A new community science monitoring initiative has been launched by CKISS with support from the Living Lakes Canada’s National Lake Blitz program in 2022 with the goal to prevent the introduction and spread of invasive mussels, clams and plants into Kootenay Lake and beyond.
The organization is currently seeking community members who own private docks in Area A, D and E of Kootenay Lake to help monitor for invasive zebra and quagga mussels (Dreissena polymorpha and Dresissena bugenis).
Volunteers will receive two assembled mussel monitors to attach to their docks and be required to check them throughout the summer and fall of 2022. Wondering if your private dock is eligible for mussel monitoring?
Visit www.ckiss.ca/action/volunteer for a map of eligible areas.
Early detection of invasive mussels is critical because they have negative impacts on biodiversity, water quality, recreation, fisheries, and species at risk. The mussels can damage infrastructure such as lakefront property, hydropower facilities and municipal water supply facilities.
In addition, the CKISS is seeking volunteers who are interested in learning to identify and prevent aquatic invasive species, such as Asian clams (Corbicula fluminea) and invasive plants, like yellow flag iris (Iris pseudacorus). and purple loosestrife (Lythrum salicaria) through shoreline surveys on Kootenay Lake. Positions will run during the fall of 2022.
Asian clams are a concern because they can clog water treatment systems, contaminate drinking water, and negatively alter aquatic ecosystems by competing with native species for food and habitat. Invasive plants like yellow flag iris and purple loosestrife can reduce biodiversity. They lack natural predators and can out compete native species for space and resources.
CKISS will offer training, resources and equipment for all the volunteers, all they ask is that you sign up by visiting www.ckiss.ca/action/volunteer.
“Volunteers play a vital role at CKISS, we are always happy to receive a helping hand in collecting data that will support local conservation issues”, states Laurie Frankcom, Education Program Coordinator CKISS.
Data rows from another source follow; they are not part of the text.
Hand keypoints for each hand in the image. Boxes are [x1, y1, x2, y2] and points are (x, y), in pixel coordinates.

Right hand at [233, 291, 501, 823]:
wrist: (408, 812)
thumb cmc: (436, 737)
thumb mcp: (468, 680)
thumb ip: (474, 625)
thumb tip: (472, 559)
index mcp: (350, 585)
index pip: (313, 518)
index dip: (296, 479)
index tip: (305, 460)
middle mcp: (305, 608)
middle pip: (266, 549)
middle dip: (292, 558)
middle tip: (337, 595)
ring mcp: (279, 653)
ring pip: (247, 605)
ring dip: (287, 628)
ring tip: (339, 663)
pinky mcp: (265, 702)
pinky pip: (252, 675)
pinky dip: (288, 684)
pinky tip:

CKISS is a non-profit society that delivers education and awareness programs, and promotes coordinated management efforts of invasive species in the Regional District of Central Kootenay and Regional District of Kootenay Boundary Area A and B. The Kootenay Lake Community Science Program is made possible with funding by the Regional District of Central Kootenay through the Kootenay Lake Local Conservation Fund, and support from Living Lakes Canada’s National Lake Blitz program. CKISS gratefully acknowledges the Columbia Basin Trust and the Province of B.C. who support the CKISS Education Program.